**PROBLEM TO WORK ON:**
Give the lines of the records between the line holding "genus: Eucalyptus" and the line holding "collection date as typed: 15 Apr 1987", inclusive, as a JSON list of strings with one string per line and blank lines omitted.

**MATERIAL PROVIDED:**
________________________________________

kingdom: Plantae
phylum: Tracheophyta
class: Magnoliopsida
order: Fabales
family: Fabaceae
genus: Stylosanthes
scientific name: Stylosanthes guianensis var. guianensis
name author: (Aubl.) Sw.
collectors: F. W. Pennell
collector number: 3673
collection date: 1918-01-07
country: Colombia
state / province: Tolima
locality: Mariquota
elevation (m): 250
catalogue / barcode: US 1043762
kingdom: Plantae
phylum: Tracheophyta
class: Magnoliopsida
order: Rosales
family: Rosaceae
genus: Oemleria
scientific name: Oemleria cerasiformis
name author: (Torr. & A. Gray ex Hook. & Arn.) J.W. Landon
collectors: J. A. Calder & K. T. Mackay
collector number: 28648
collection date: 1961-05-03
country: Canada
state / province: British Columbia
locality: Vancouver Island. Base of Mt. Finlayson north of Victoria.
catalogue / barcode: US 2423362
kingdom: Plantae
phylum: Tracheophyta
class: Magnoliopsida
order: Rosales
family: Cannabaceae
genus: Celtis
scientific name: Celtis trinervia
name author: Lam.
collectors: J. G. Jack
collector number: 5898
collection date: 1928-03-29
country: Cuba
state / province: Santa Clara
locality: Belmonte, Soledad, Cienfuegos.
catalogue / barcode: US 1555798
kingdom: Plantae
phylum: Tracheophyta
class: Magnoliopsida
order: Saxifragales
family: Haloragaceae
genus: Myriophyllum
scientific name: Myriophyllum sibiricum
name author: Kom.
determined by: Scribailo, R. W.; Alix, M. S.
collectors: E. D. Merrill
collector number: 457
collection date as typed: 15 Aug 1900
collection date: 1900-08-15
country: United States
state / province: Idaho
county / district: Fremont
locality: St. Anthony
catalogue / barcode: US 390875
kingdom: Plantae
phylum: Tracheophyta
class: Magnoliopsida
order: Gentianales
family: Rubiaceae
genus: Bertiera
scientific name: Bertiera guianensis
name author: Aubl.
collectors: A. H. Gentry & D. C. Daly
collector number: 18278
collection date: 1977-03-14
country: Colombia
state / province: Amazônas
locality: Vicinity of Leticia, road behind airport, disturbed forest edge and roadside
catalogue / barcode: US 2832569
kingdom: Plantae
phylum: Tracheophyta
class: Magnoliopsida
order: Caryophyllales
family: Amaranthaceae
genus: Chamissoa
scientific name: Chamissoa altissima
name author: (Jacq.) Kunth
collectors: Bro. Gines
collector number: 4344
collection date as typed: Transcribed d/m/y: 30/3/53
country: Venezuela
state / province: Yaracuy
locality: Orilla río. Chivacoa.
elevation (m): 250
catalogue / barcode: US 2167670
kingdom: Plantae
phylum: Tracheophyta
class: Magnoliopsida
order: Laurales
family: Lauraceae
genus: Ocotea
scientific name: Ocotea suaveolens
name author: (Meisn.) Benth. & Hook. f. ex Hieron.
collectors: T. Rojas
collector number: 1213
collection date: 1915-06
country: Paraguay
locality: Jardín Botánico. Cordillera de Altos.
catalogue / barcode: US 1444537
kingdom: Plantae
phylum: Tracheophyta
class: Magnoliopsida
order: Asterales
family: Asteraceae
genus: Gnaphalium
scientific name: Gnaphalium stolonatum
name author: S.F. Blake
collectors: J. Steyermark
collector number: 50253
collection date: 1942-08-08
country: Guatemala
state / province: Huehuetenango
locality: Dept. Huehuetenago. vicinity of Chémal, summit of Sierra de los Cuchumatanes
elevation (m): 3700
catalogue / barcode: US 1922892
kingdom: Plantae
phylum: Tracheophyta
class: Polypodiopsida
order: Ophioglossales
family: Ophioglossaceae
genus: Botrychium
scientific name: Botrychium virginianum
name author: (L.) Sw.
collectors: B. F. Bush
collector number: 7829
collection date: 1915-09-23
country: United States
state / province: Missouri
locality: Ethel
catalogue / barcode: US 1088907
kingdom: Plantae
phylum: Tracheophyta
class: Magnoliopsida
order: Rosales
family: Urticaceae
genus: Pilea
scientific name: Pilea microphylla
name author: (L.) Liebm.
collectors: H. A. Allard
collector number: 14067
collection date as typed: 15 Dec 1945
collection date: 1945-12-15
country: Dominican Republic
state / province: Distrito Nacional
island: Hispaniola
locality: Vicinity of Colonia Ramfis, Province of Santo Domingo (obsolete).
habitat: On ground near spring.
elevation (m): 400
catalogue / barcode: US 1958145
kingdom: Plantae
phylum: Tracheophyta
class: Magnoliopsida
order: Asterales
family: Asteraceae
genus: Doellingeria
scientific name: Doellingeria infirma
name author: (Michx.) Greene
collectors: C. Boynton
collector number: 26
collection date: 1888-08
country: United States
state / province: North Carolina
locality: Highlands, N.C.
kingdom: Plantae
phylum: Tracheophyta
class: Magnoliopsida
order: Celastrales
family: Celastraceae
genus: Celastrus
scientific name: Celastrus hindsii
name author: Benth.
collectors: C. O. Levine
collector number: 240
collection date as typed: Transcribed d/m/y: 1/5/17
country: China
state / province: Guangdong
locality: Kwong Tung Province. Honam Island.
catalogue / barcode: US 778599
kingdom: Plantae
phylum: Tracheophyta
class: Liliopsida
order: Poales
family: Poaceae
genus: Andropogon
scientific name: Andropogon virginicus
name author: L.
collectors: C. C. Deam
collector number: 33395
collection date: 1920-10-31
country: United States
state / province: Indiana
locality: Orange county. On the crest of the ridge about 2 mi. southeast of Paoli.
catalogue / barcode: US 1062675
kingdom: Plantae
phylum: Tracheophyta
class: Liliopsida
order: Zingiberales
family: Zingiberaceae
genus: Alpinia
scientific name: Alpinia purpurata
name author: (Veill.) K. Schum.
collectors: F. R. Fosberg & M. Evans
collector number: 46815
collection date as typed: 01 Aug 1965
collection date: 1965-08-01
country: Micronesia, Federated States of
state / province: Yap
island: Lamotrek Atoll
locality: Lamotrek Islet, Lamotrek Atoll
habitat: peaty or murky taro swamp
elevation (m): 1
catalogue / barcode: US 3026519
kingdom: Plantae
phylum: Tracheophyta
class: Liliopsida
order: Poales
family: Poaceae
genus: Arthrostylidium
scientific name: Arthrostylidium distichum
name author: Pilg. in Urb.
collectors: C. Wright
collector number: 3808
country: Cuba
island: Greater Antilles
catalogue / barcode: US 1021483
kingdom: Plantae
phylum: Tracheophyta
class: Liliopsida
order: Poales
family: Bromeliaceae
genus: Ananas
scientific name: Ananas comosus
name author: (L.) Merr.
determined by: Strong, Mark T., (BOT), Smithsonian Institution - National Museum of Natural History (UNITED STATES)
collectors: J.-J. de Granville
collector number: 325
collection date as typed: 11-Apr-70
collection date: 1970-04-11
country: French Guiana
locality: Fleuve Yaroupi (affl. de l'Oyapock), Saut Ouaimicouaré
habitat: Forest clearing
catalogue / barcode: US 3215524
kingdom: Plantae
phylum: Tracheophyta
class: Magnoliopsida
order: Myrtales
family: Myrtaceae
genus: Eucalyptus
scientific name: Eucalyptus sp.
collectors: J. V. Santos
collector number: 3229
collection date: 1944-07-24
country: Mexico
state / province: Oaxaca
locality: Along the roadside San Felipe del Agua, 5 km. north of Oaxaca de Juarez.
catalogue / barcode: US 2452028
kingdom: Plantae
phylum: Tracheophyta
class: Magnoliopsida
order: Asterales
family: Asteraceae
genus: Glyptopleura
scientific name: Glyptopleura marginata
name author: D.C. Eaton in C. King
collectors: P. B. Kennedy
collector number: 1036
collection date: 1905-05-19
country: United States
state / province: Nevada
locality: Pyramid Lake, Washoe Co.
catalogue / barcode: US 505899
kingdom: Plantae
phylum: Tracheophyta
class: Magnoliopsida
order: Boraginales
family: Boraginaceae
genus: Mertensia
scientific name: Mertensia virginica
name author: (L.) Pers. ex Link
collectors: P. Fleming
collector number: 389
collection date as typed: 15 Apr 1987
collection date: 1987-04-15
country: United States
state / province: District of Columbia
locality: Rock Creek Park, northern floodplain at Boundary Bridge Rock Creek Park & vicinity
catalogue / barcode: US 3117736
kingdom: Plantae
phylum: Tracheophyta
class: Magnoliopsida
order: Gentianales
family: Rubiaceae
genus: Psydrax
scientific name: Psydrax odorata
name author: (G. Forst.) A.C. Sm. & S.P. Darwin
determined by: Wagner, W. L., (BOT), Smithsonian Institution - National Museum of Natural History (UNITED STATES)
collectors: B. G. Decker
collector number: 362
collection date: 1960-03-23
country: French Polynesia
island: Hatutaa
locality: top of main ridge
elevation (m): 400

________________________________________

**OUTPUT FOR THIS EXERCISE:**
[
  "genus: Eucalyptus",
  "scientific name: Eucalyptus sp.",
  "collectors: J. V. Santos",
  "collector number: 3229",
  "collection date: 1944-07-24",
  "country: Mexico",
  "state / province: Oaxaca",
  "locality: Along the roadside San Felipe del Agua, 5 km. north of Oaxaca de Juarez.",
  "catalogue / barcode: US 2452028",
  "kingdom: Plantae",
  "phylum: Tracheophyta",
  "class: Magnoliopsida",
  "order: Asterales",
  "family: Asteraceae",
  "genus: Glyptopleura",
  "scientific name: Glyptopleura marginata",
  "name author: D.C. Eaton in C. King",
  "collectors: P. B. Kennedy",
  "collector number: 1036",
  "collection date: 1905-05-19",
  "country: United States",
  "state / province: Nevada",
  "locality: Pyramid Lake, Washoe Co.",
  "catalogue / barcode: US 505899",
  "kingdom: Plantae",
  "phylum: Tracheophyta",
  "class: Magnoliopsida",
  "order: Boraginales",
  "family: Boraginaceae",
  "genus: Mertensia",
  "scientific name: Mertensia virginica",
  "name author: (L.) Pers. ex Link",
  "collectors: P. Fleming",
  "collector number: 389",
  "collection date as typed: 15 Apr 1987"
]